Итак, Делиль перешел в трагедию. Это он (он, а, упаси бог, не Расин!) – отец так называемой школы изящества и хорошего вкуса, которая недавно расцвела. Трагедия для этой школы вовсе не то, чем она является, например, для простака Жиля Шекспира22, источником всякого рода эмоций; но обрамление, удобное для решения огромного количества мелких описательных задач, которые она ставит себе мимоходом. Эта муза далека от того, чтобы отвергнуть, как подлинная французская классическая школа, тривиальные и низменные аспекты жизни, она, напротив, выискивает и жадно собирает их. Гротеск, которого, как дурного общества, избегала трагедия Людовика XIV, не может спокойно пройти мимо нее. Его нужно описать! То есть облагородить. Сцена в караульном помещении, бунт черни, рыбный рынок, каторга, кабак, курица в горшке Генриха IV23 для нее – удача. Она хватается за них, она умывает эту мерзость и нашивает на эти гадости свою мишуру и блестки: purpureus assuitur pannus. [41] Ее цель, кажется, состоит в том, чтобы выдать дворянские грамоты всем этим разночинцам драмы; и каждая из этих грамот за королевской печатью – это тирада.

Сия муза, мы это понимаем, – редкая ханжа. Она привыкла к ласкам перифразы, слово, употребленное в прямом значении, ее оскорбляет и внушает ужас. Говорить естественно совершенно недостойно ее. Она ставит в вину старику Корнелю его манеру выражаться слишком прямо:

…Куча людей, погрязших в долгах и преступлениях. [42]

…Химена, кто бы это подумал?
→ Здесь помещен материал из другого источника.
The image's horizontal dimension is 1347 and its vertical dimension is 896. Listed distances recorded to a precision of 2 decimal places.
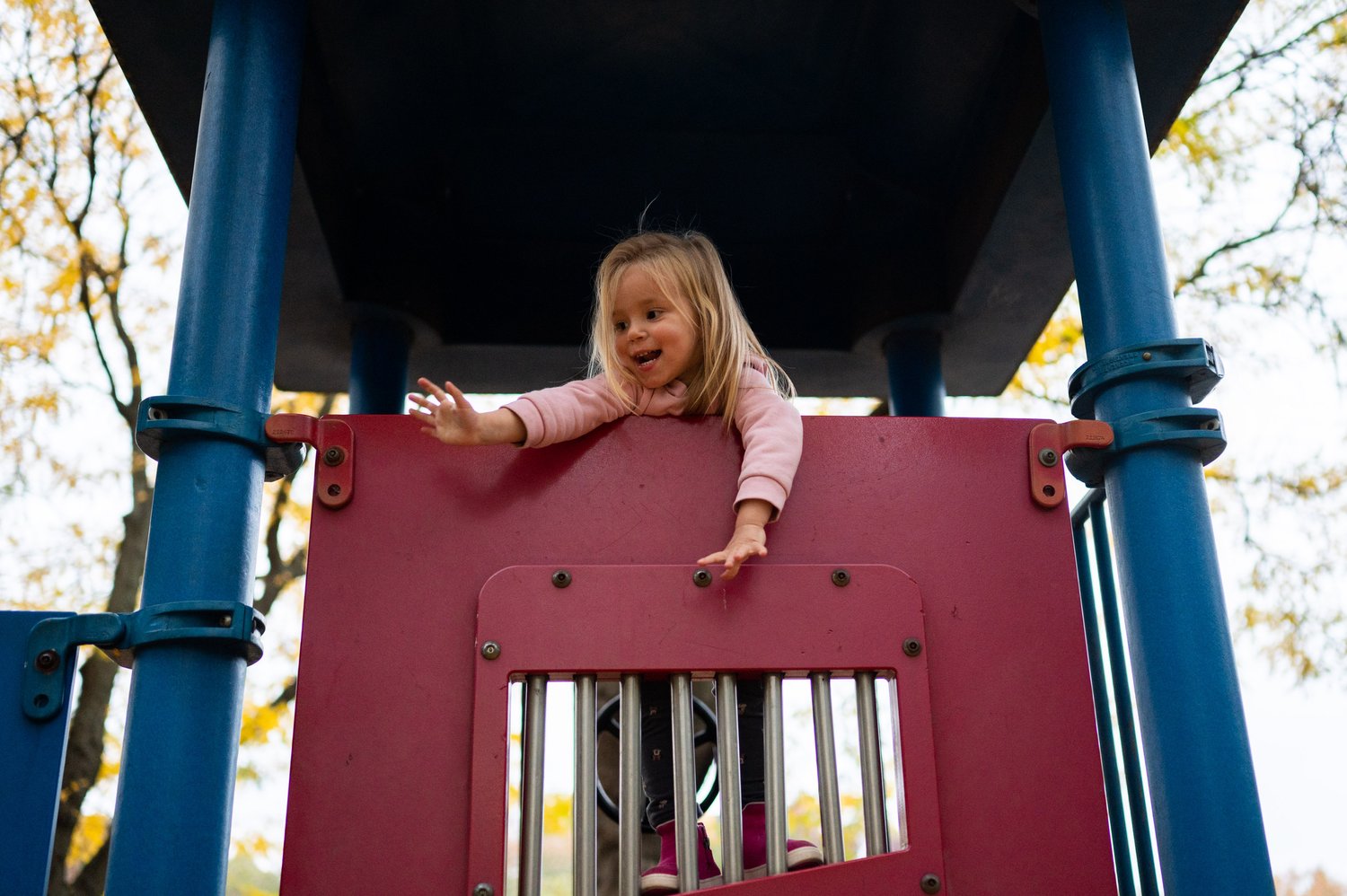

Родриго, кто бы это сказал? [43]

…Когда их Фламиний продавал Ганнибала. [44]

…О, не ссорьте меня с республикой! [45] и т. д.

Еще она сожалеет об этом его: «Потише, месье!» И потребовалось множество сеньоров и мадам, чтобы простить нашему восхитительному Расину его столь односложных псов и этого Клавдия, так грубо уложенного в постель Агриппины24.

Эта Мельпомена, как она себя называет, содрогнулась бы от прикосновения к хронике. Она оставляет костюмеру заботу определить, в какую эпоху происходит действие ее драм. История в ее глазах – это моветон и дурной вкус. Как, например, можно мириться с королями и королевами, которые бранятся? Их следует поднять от их королевского достоинства до достоинства трагического. Подобного рода повышением она облагородила Генриха IV. Так, народный король, очищенный г-ном Легуве, увидел, как из его уст с помощью двух изречений с позором изгнали его «черт побери» и вынудили, как девушку в фаблио, ронять из своих королевских уст только жемчужины, рубины и сапфиры; и все фальшивые, по правде говоря.